The Department of Human Settlements aims to increase the supply of rental and social housing stock and assist low‐income and middle‐income households with plans to build 10 800 rental housing units and to disburse 12 000 finance‐linked individual subsidies over the next three years. The Department is also working with the Banking Association of South Africa (BASA) to de-risk potential beneficiaries who find themselves not qualifying for various housing opportunities because of their credit ratings.

According to the 2022/2023 Annual Report, the Department of Human Settlements reported that it implemented the First Home Finance Programme designed for first-time home buyers. About 5 811 households earning between R3 501 to R22 000 per month received financial assistance to buy property.

Speaking ahead of the 2nd Annual Residential Investment & Development Conference taking place between the 16th and the 19th of July 2024, Meyiswa said the government cannot achieve this on its own and urges the public and private sector to engage to find beneficial solutions to tackling affordable housing shortages.

Demand for affordable housing remains high in a supply-constrained market due to availability and high costs of well-located urban land as well as low investments in the sector. Increased collaboration is the answer to unlocking available land, developing affordable stock to meet demand while creating opportunities for stakeholders.”

Despite growing demand for residential property – and especially affordable housing – the multifamily residential asset class accounts for 2% of the JSE’s real estate investment trust (REITS) sector in South Africa.

Multifamily residential properties are housing units built-to-rent (BTR), not for sale. These commonly include apartment buildings and multiple housing units within a single complex or estate. Often, institutional investors own these large-scale rental properties and have them managed by professional and specialist residential property operators.

Lack of investment data and understanding of the residential [rental] property sector has resulted in limited capital flows into the sector. However, this is changing thanks to the newly formed South African Multifamily Residential Rental Association (SAMRRA) – an industry body including institutional landlords who own and manage large-scale assets, as well as other entities with interest in the sector.

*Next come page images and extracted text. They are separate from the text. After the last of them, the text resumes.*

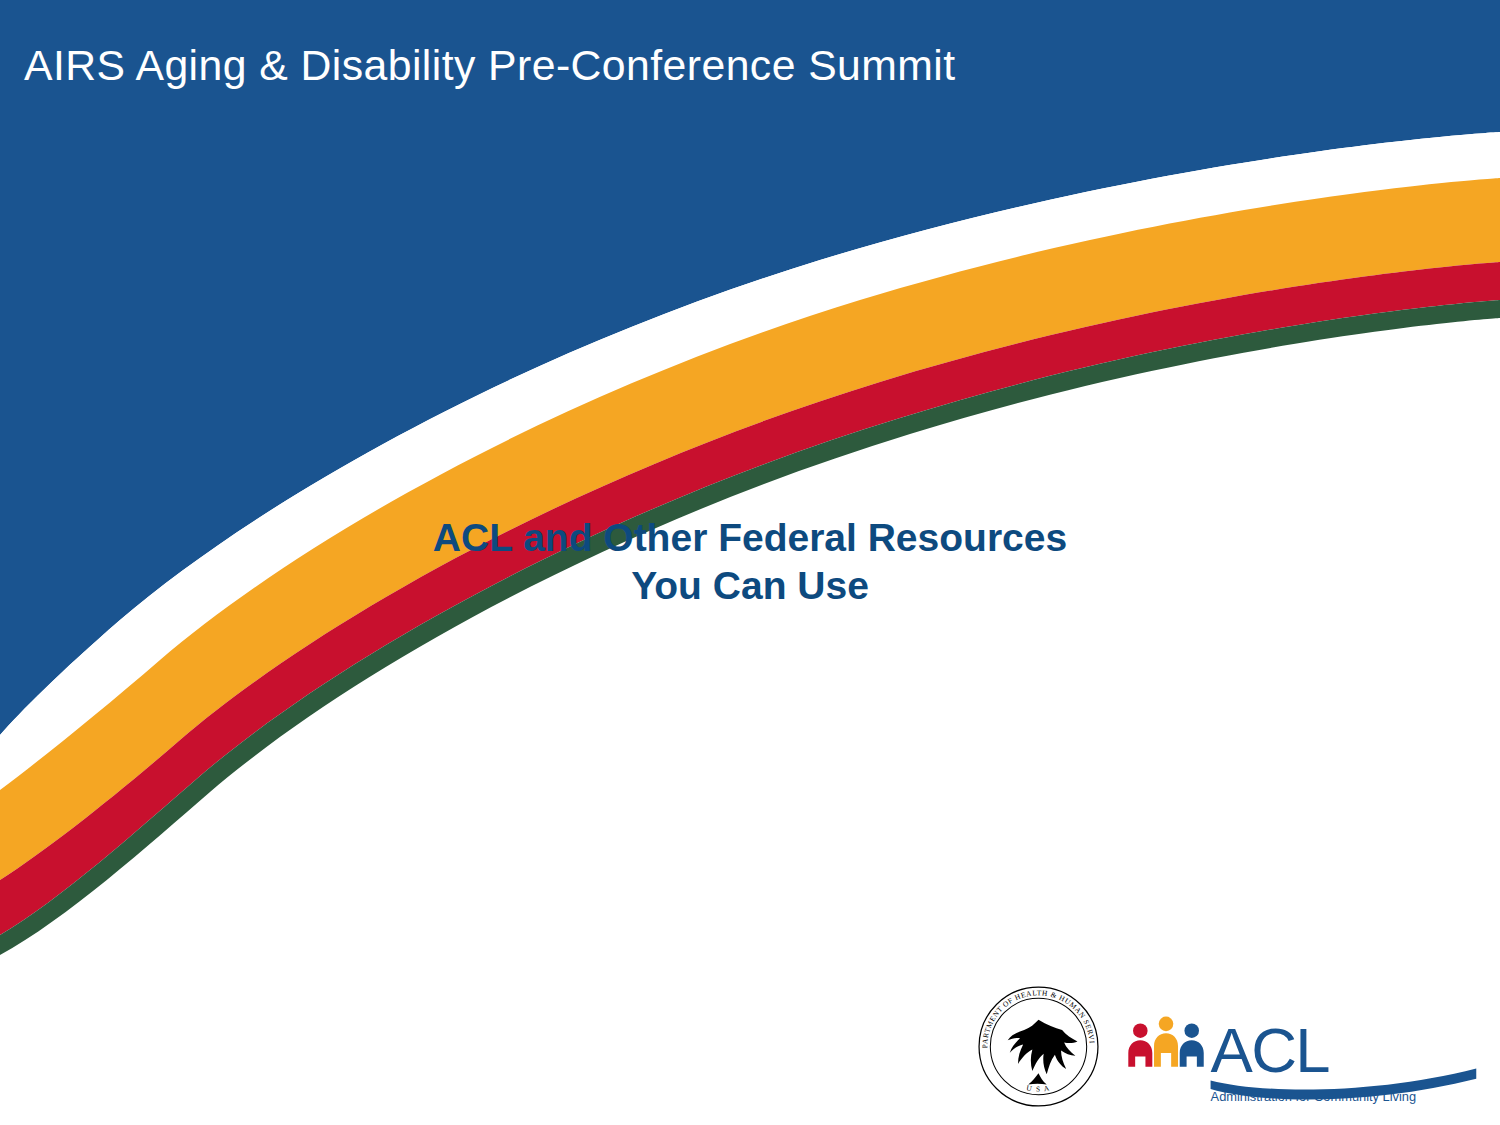AIRS Aging & Disability Pre-Conference Summit
ACL and Other Federal Resources
You Can Use
DEPARTMENT OF HEALTH & HUMAN SERVICES U S A ACL Administration for Community Living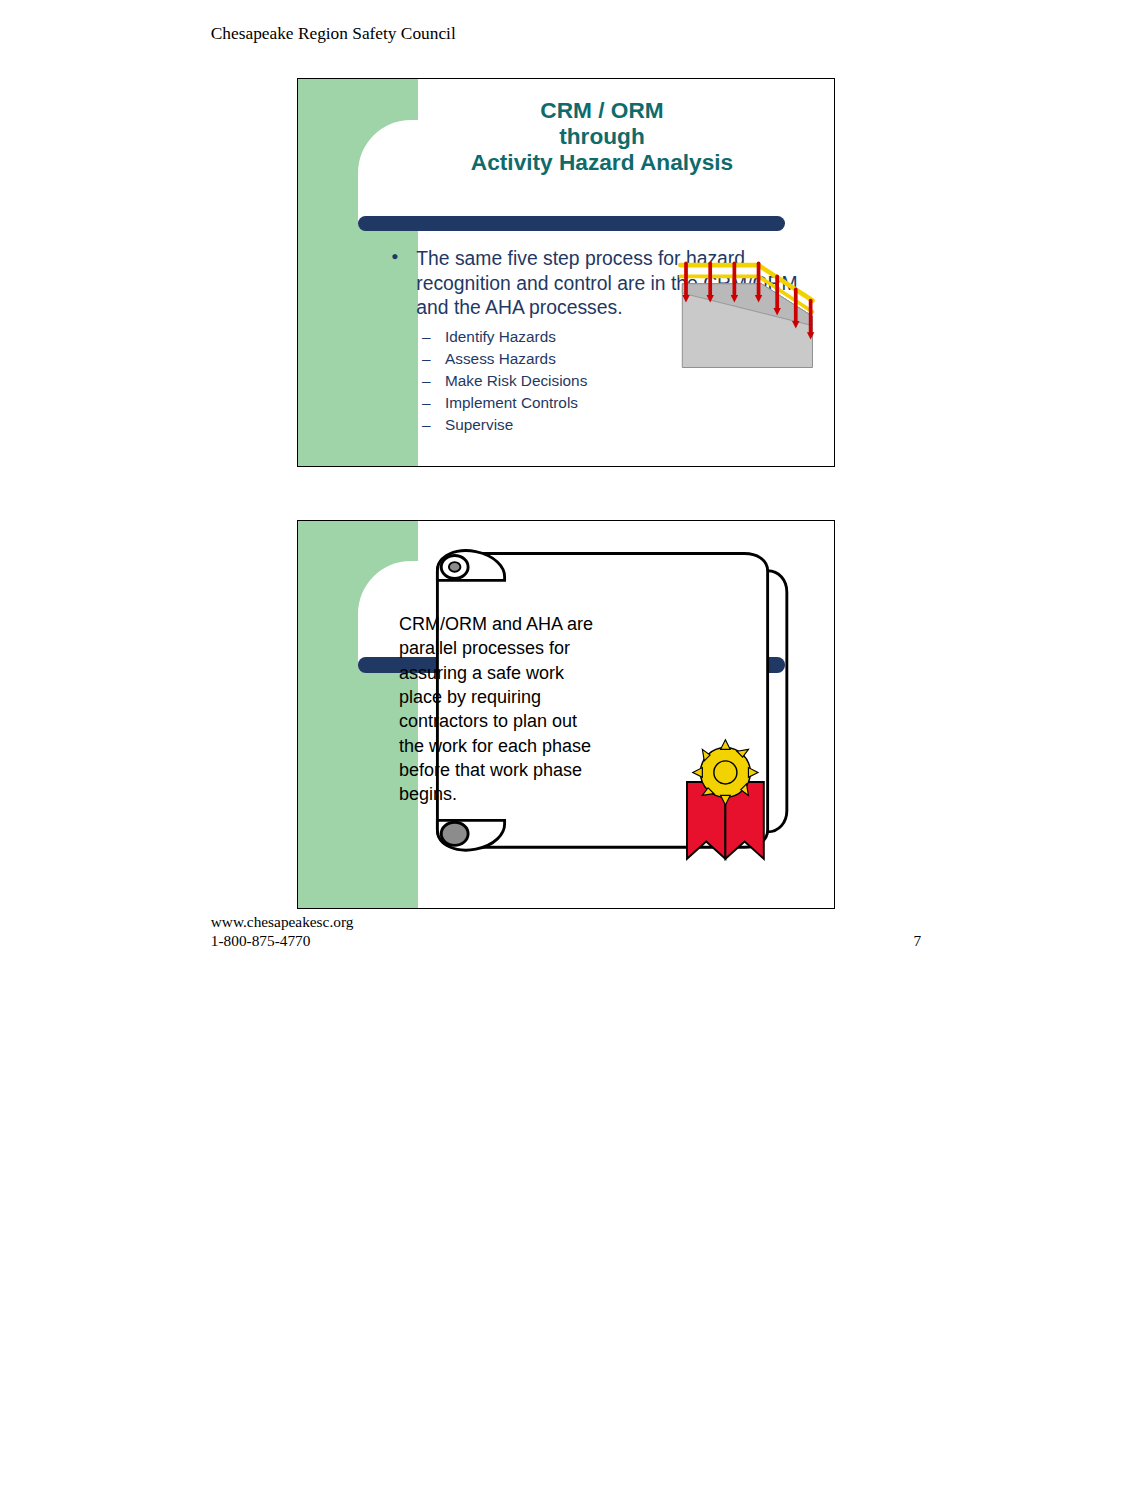Chesapeake Region Safety Council
CRM / ORM
through
Activity Hazard Analysis
The same five step process for hazard recognition and control are in the CRM/ORM and the AHA processes.
Identify Hazards
Assess Hazards
Make Risk Decisions
Implement Controls
Supervise
CRM/ORM and AHA are parallel processes for assuring a safe work place by requiring contractors to plan out the work for each phase before that work phase begins.
www.chesapeakesc.org
1-800-875-4770
7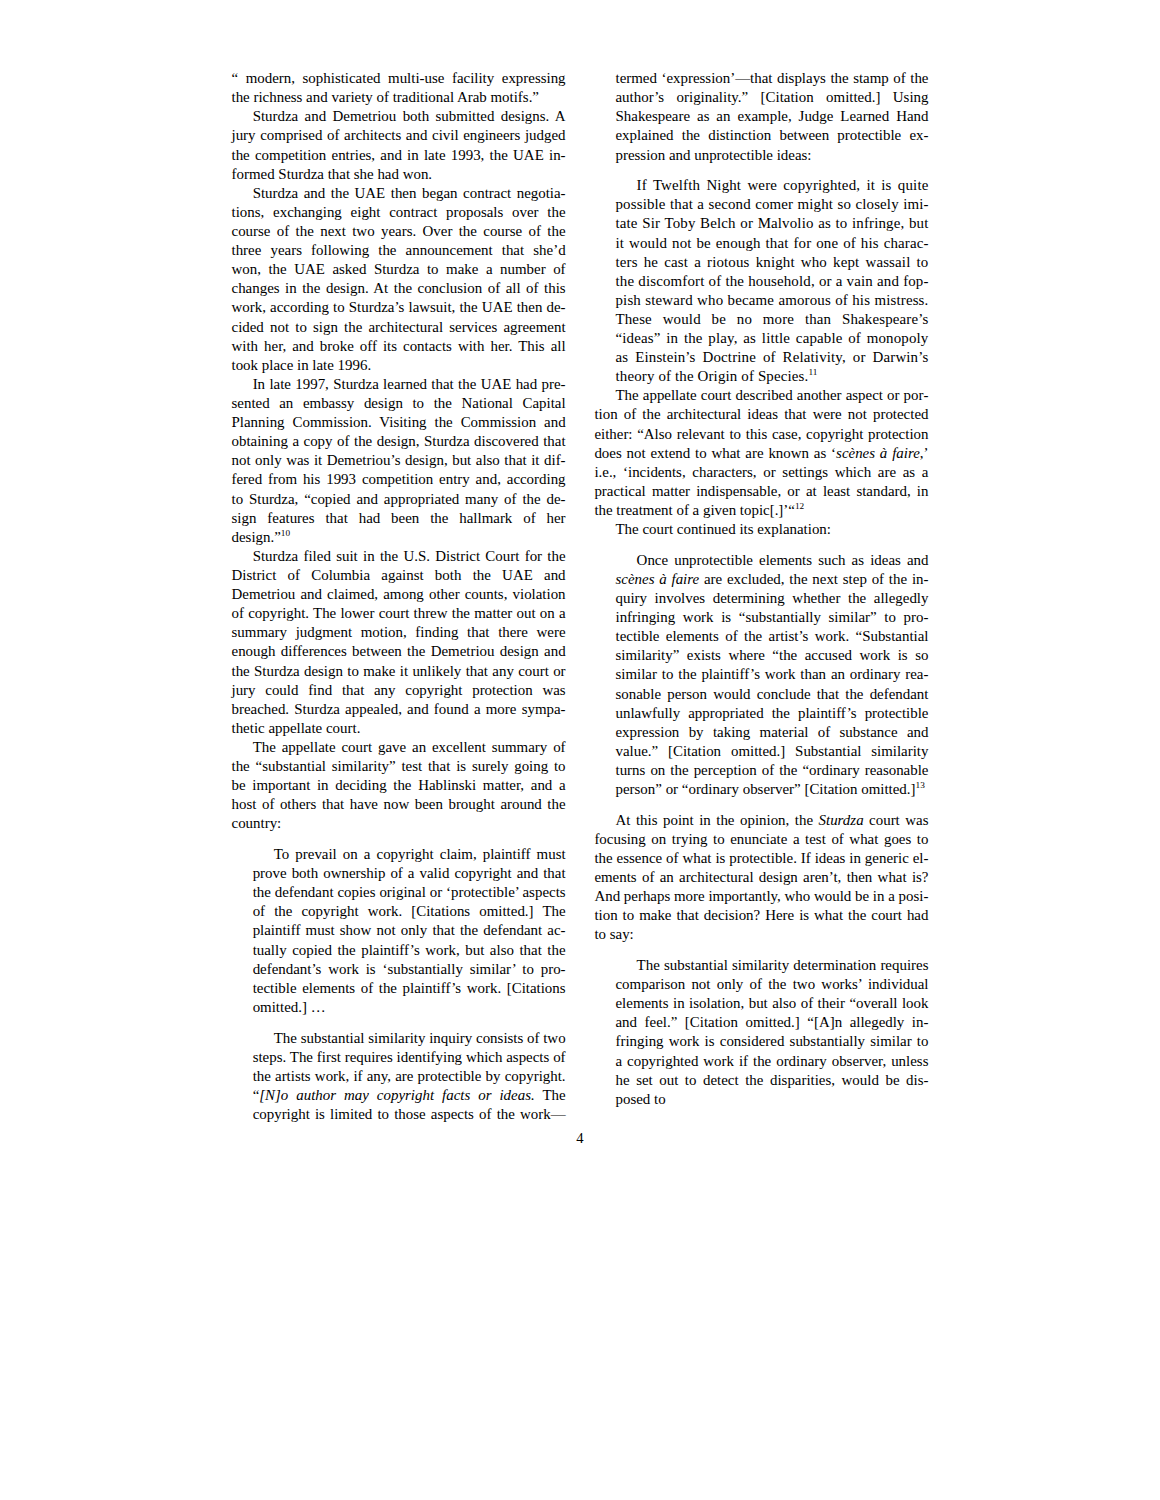“ modern, sophisticated multi-use facility expressing the richness and variety of traditional Arab motifs.”
Sturdza and Demetriou both submitted designs. A jury comprised of architects and civil engineers judged the competition entries, and in late 1993, the UAE informed Sturdza that she had won.
Sturdza and the UAE then began contract negotiations, exchanging eight contract proposals over the course of the next two years. Over the course of the three years following the announcement that she’d won, the UAE asked Sturdza to make a number of changes in the design. At the conclusion of all of this work, according to Sturdza’s lawsuit, the UAE then decided not to sign the architectural services agreement with her, and broke off its contacts with her. This all took place in late 1996.
In late 1997, Sturdza learned that the UAE had presented an embassy design to the National Capital Planning Commission. Visiting the Commission and obtaining a copy of the design, Sturdza discovered that not only was it Demetriou’s design, but also that it differed from his 1993 competition entry and, according to Sturdza, “copied and appropriated many of the design features that had been the hallmark of her design.”10
Sturdza filed suit in the U.S. District Court for the District of Columbia against both the UAE and Demetriou and claimed, among other counts, violation of copyright. The lower court threw the matter out on a summary judgment motion, finding that there were enough differences between the Demetriou design and the Sturdza design to make it unlikely that any court or jury could find that any copyright protection was breached. Sturdza appealed, and found a more sympathetic appellate court.
The appellate court gave an excellent summary of the “substantial similarity” test that is surely going to be important in deciding the Hablinski matter, and a host of others that have now been brought around the country:
To prevail on a copyright claim, plaintiff must prove both ownership of a valid copyright and that the defendant copies original or ‘protectible’ aspects of the copyright work. [Citations omitted.] The plaintiff must show not only that the defendant actually copied the plaintiff’s work, but also that the defendant’s work is ‘substantially similar’ to protectible elements of the plaintiff’s work. [Citations omitted.] …
The substantial similarity inquiry consists of two steps. The first requires identifying which aspects of the artists work, if any, are protectible by copyright. “[N]o author may copyright facts or ideas. The copyright is limited to those aspects of the work—termed ‘expression’—that displays the stamp of the author’s originality.” [Citation omitted.] Using Shakespeare as an example, Judge Learned Hand explained the distinction between protectible expression and unprotectible ideas:
If Twelfth Night were copyrighted, it is quite possible that a second comer might so closely imitate Sir Toby Belch or Malvolio as to infringe, but it would not be enough that for one of his characters he cast a riotous knight who kept wassail to the discomfort of the household, or a vain and foppish steward who became amorous of his mistress. These would be no more than Shakespeare’s “ideas” in the play, as little capable of monopoly as Einstein’s Doctrine of Relativity, or Darwin’s theory of the Origin of Species.11
The appellate court described another aspect or portion of the architectural ideas that were not protected either: “Also relevant to this case, copyright protection does not extend to what are known as ‘scènes à faire,’ i.e., ‘incidents, characters, or settings which are as a practical matter indispensable, or at least standard, in the treatment of a given topic[.]’“12
The court continued its explanation:
Once unprotectible elements such as ideas and scènes à faire are excluded, the next step of the inquiry involves determining whether the allegedly infringing work is “substantially similar” to protectible elements of the artist’s work. “Substantial similarity” exists where “the accused work is so similar to the plaintiff’s work than an ordinary reasonable person would conclude that the defendant unlawfully appropriated the plaintiff’s protectible expression by taking material of substance and value.” [Citation omitted.] Substantial similarity turns on the perception of the “ordinary reasonable person” or “ordinary observer” [Citation omitted.]13
At this point in the opinion, the Sturdza court was focusing on trying to enunciate a test of what goes to the essence of what is protectible. If ideas in generic elements of an architectural design aren’t, then what is? And perhaps more importantly, who would be in a position to make that decision? Here is what the court had to say:
The substantial similarity determination requires comparison not only of the two works’ individual elements in isolation, but also of their “overall look and feel.” [Citation omitted.] “[A]n allegedly infringing work is considered substantially similar to a copyrighted work if the ordinary observer, unless he set out to detect the disparities, would be disposed to
4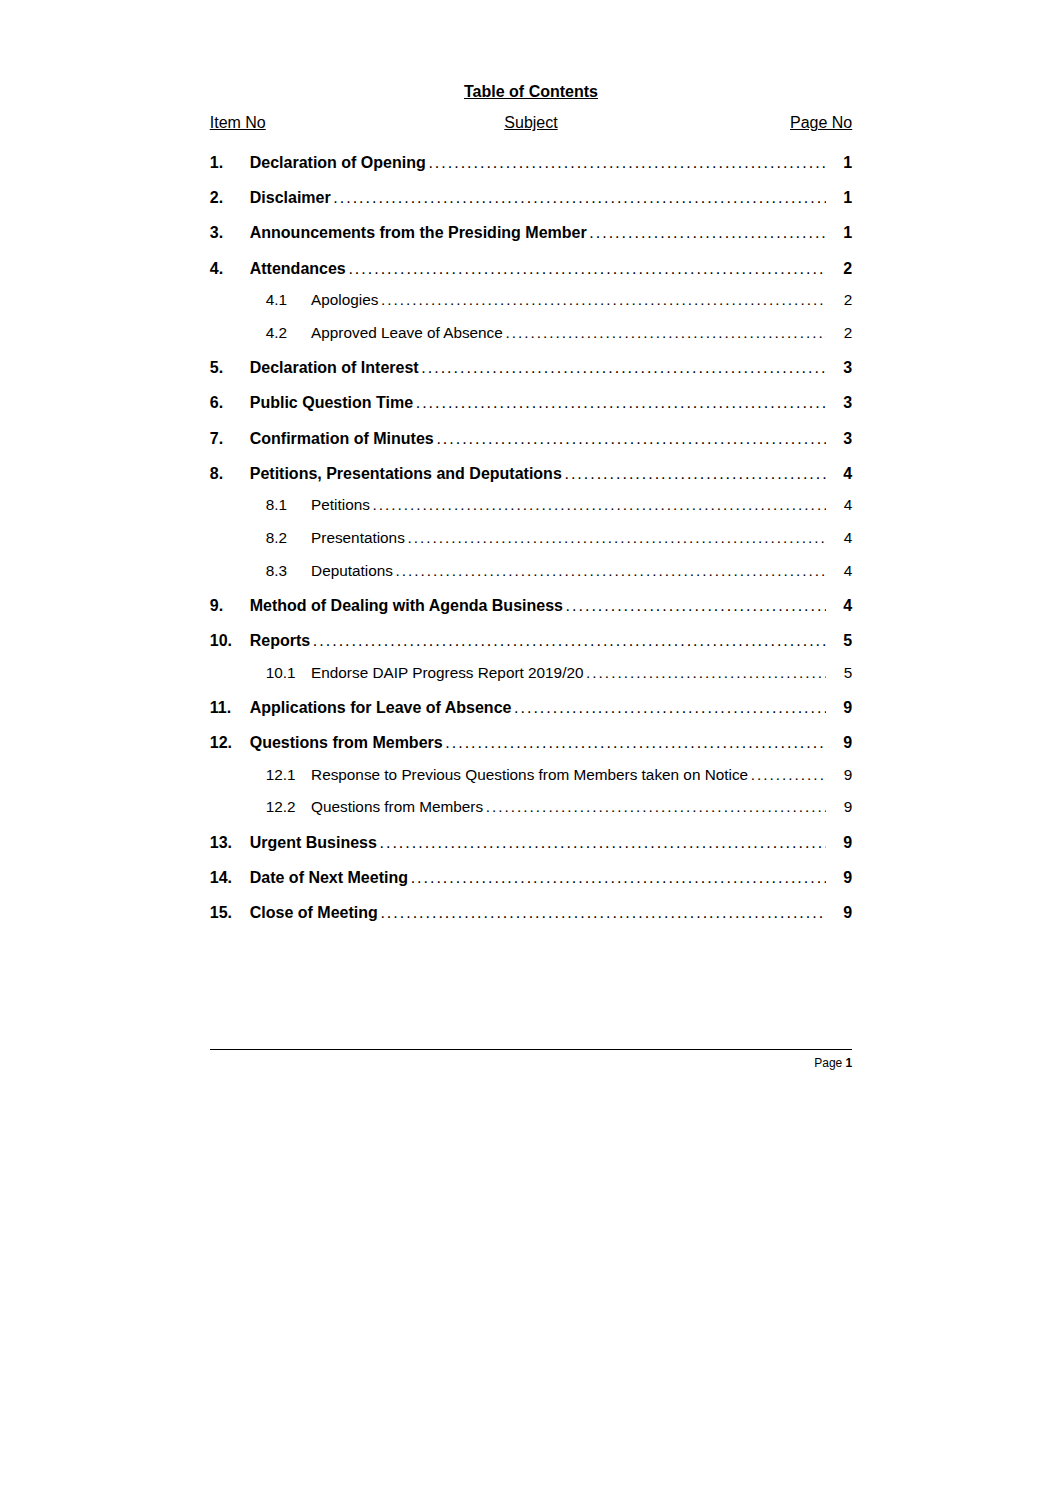Table of Contents
Item No
Subject
Page No
1. Declaration of Opening ................................................................................... 1
2. Disclaimer ..................................................................................................... 1
3. Announcements from the Presiding Member ................................................. 1
4. Attendances .................................................................................................. 2
4.1 Apologies .................................................................................................... 2
4.2 Approved Leave of Absence ....................................................................... 2
5. Declaration of Interest .................................................................................... 3
6. Public Question Time ....................................................................................... 3
7. Confirmation of Minutes ................................................................................. 3
8. Petitions, Presentations and Deputations ....................................................... 4
8.1 Petitions ..................................................................................................... 4
8.2 Presentations ............................................................................................ 4
8.3 Deputations ............................................................................................... 4
9. Method of Dealing with Agenda Business ....................................................... 4
10. Reports ......................................................................................................... 5
10.1 Endorse DAIP Progress Report 2019/20 ....................................................... 5
11. Applications for Leave of Absence ..................................................................... 9
12. Questions from Members ................................................................................ 9
12.1 Response to Previous Questions from Members taken on Notice .............. 9
12.2 Questions from Members ........................................................................... 9
13. Urgent Business .......................................................................................... 9
14. Date of Next Meeting .................................................................................... 9
15. Close of Meeting .......................................................................................... 9
Page 1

“There is growing recognition in the South African residential sector of the importance of developing affordable housing close to amenities and places of work. Doing so is more economically productive, environmentally sustainable, and socially just,” says Carel Kleynhans, CEO, Divercity Property Group and SAMRRA Executive Member.

RESIDE Chair Debbie Tagg says the annual Reside Summit is supported by 30 industry bodies including the National Home Builders Registration Council (NHBRC), Social Housing Regulatory Authority (SHRA), Property Sector Charter Council, Property Practitioners Regulatory Authority (PPRA), South African Institute of Architects, SA REIT Association, and the Banking Association of South Africa among others.

Themed ‘Transforming Spaces, Enriching Lives’, the Reside Summit is a platform for dialogue between the government and the private sector in unlocking opportunities in the property development and investment sector in South Africa.”